The report of "Drummond Commission" was received on February 15, 2012. Under status quo assumptions, the report forecasted that Ontario's budget deficit would more than double to $30.2 billion in 2017–18 and net public debt would reach $411.4 billion, equivalent to just under 51 per cent of the province's GDP. Moreover, the commission warned that: "We can no longer assume a resumption of Ontario’s traditional strong economic growth and the continued prosperity on which the province has built its public services. Nor can we count on steady, dependable revenue growth to finance government programs. Unless policy-makers act swiftly and boldly to prevent such an outcome, Ontario faces a series of deficits that would undermine the province’s economic and social future."

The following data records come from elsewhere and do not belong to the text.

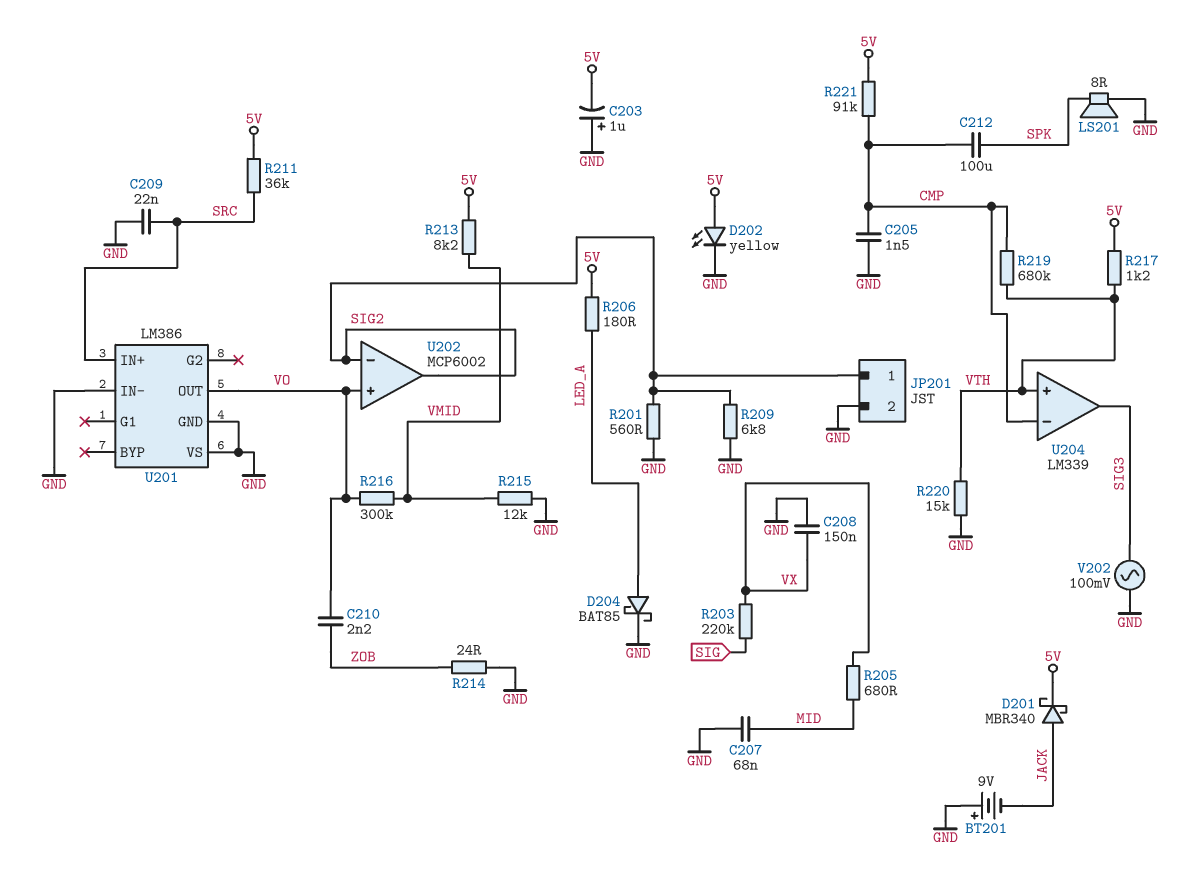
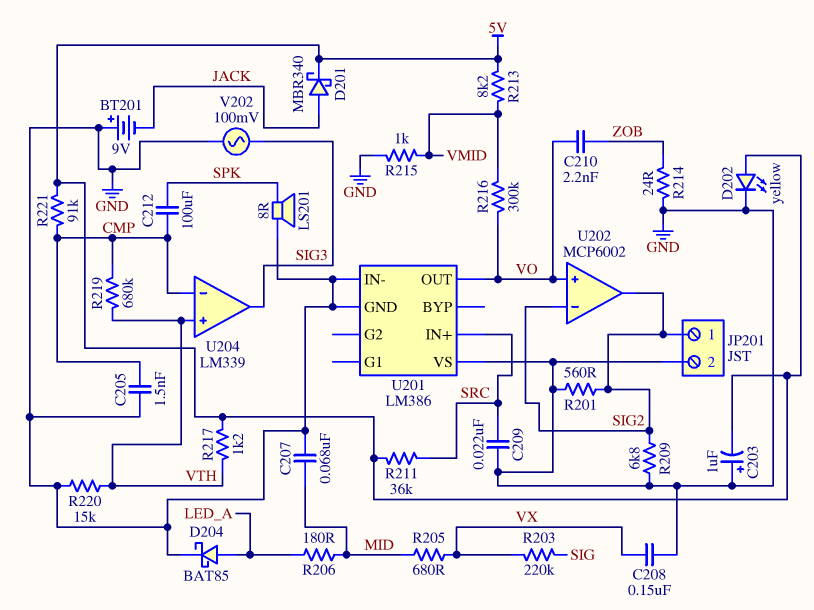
R206: 180 (5V, LED_A) -> 180 (LED_A, MID)
R215: 12k (GND, VMID) -> 1k (GND, VMID)

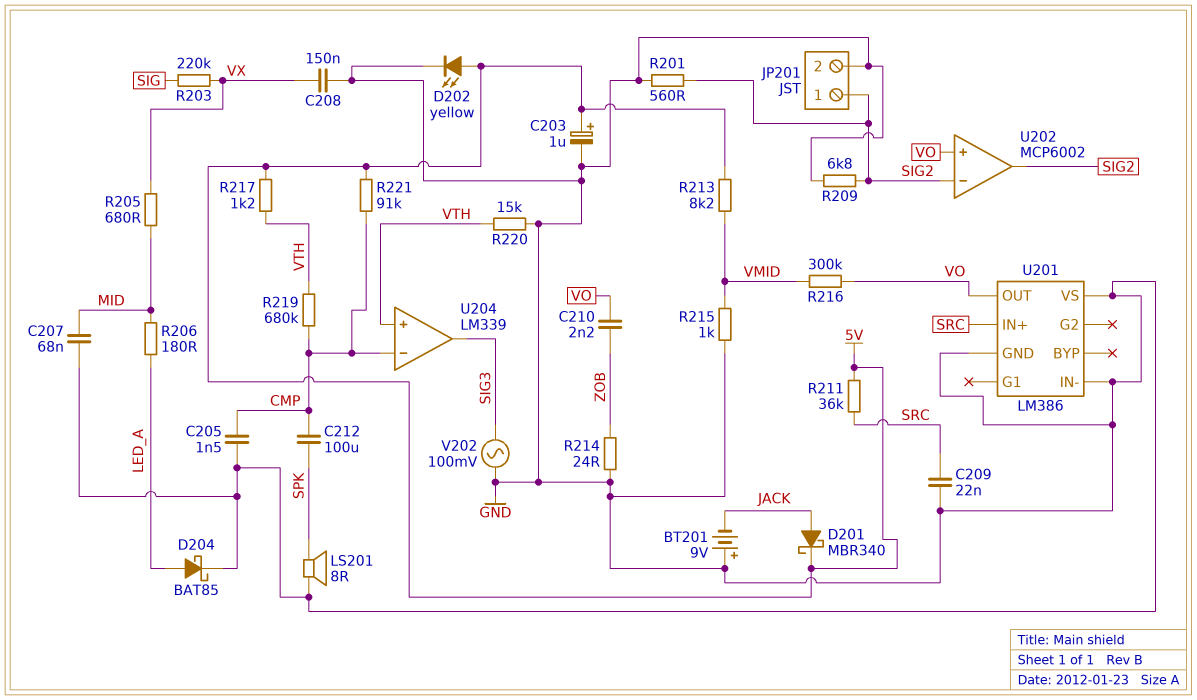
C203: 1uF (plus GND, minus 5V) -> 1uF (plus 5V, minus GND)

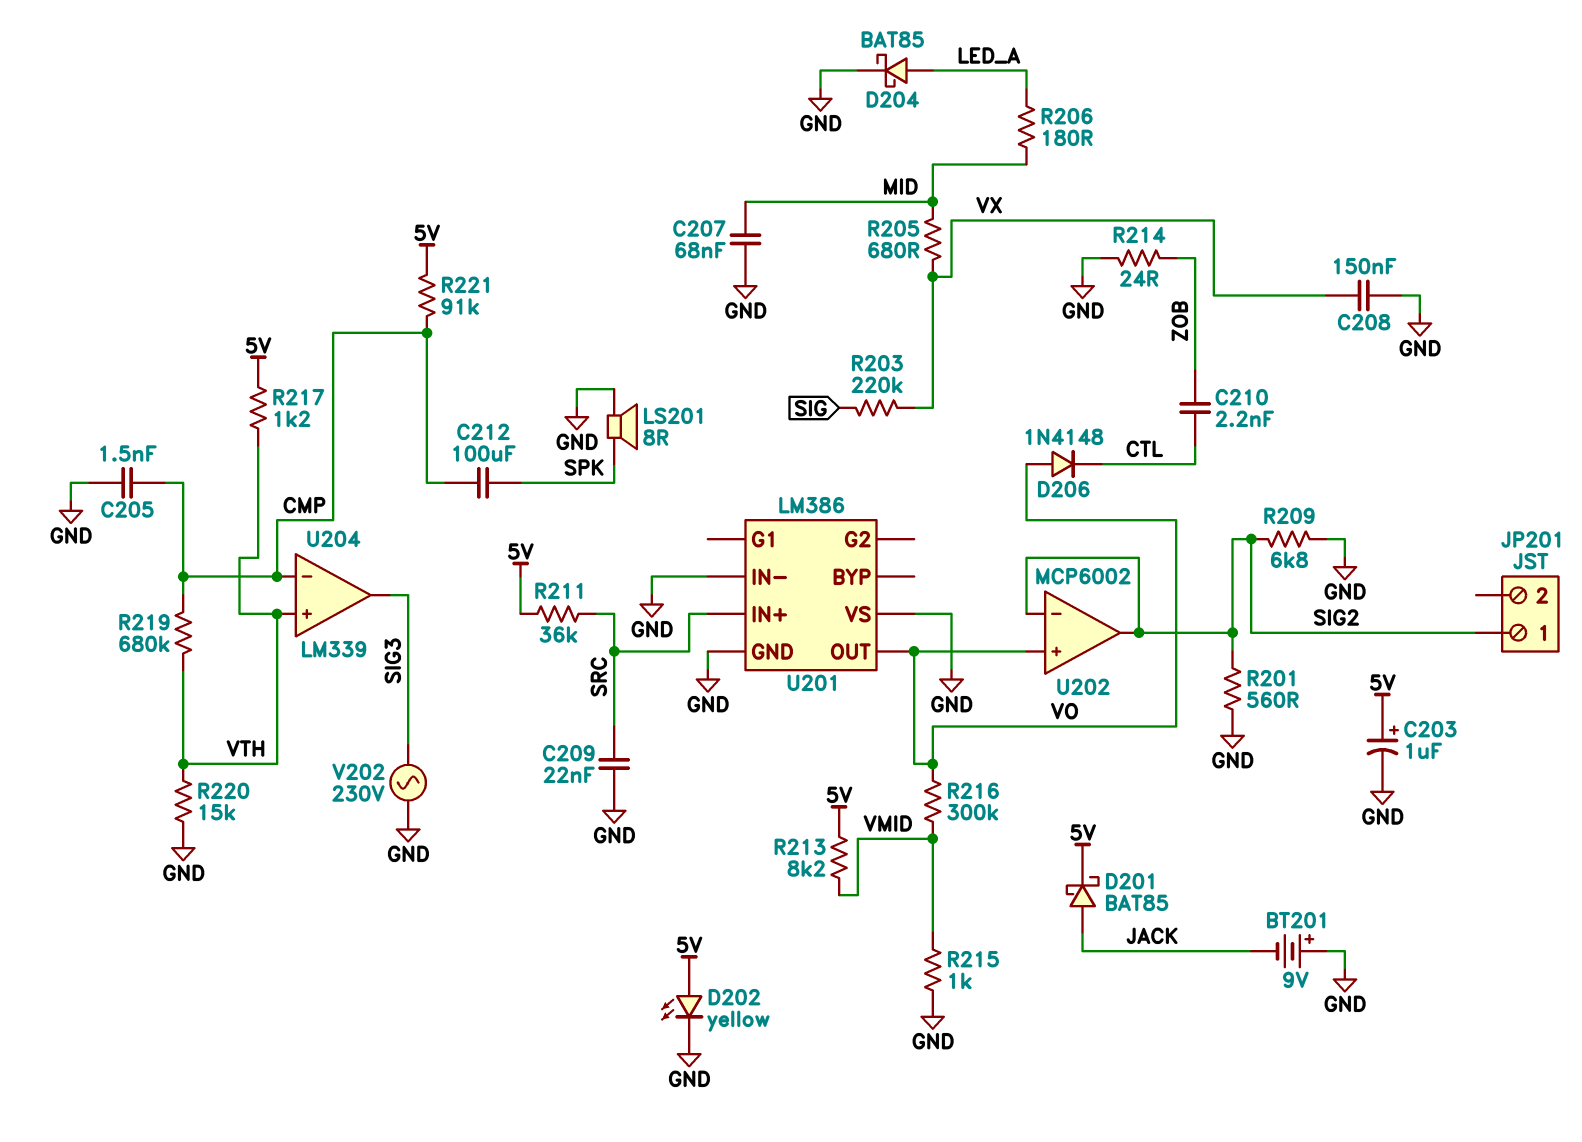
C210: 2.2nF (VO, ZOB) -> 2.2nF (CTL, ZOB)
D201: schottky MBR340 (A JACK, K 5V) -> schottky BAT85 (A JACK, K 5V)
D206: none -> diode 1N4148 (A VO, K CTL)
JP201 pin 2: GND -> none
V202: AC 100mV (GND, SIG3) -> AC 230V (GND, SIG3)

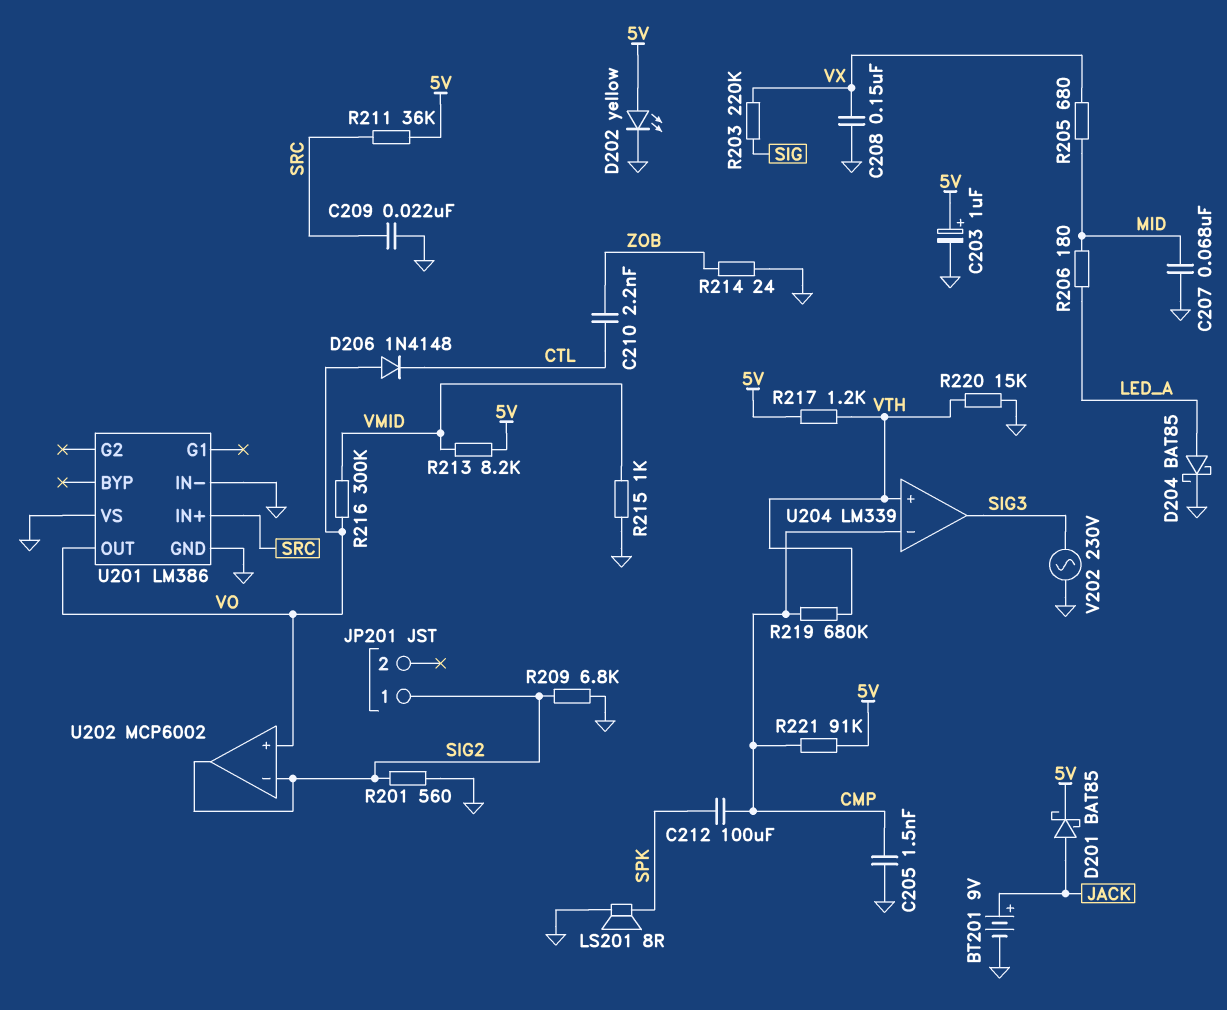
BT201: 9V (plus GND, minus JACK) -> 9V (plus JACK, minus GND)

The report broadly urged the Ontario government to "not simply cut costs" and "avoid across-the-board cuts" but rather "give priority to programs and activities that invest in the future rather than serve the status quo" and develop "evidence-based" policy, including ongoing data-based evaluation.

The 543-page report included 362 specific recommendations for restoring Ontario's fiscal balance by 2017, including: various measures to contain health care cost growth at 2.5% annually; limiting spending growth to 1% and 1.5% respectively for primary and postsecondary education (compared with current 3 to 5%), including ending full-day kindergarten and increasing class sizes; elimination or reduction of sector-specific business subsidies, including the feed-in-tariff program subsidizing solar and wind generation; reducing public sector pension benefits rather than increasing contributions; major reforms to provincial agencies and Crown corporations to enhance revenue streams; and investigation into increased user fees for water, electricity and parking.

In 2015, he was made a member of the Order of Ontario.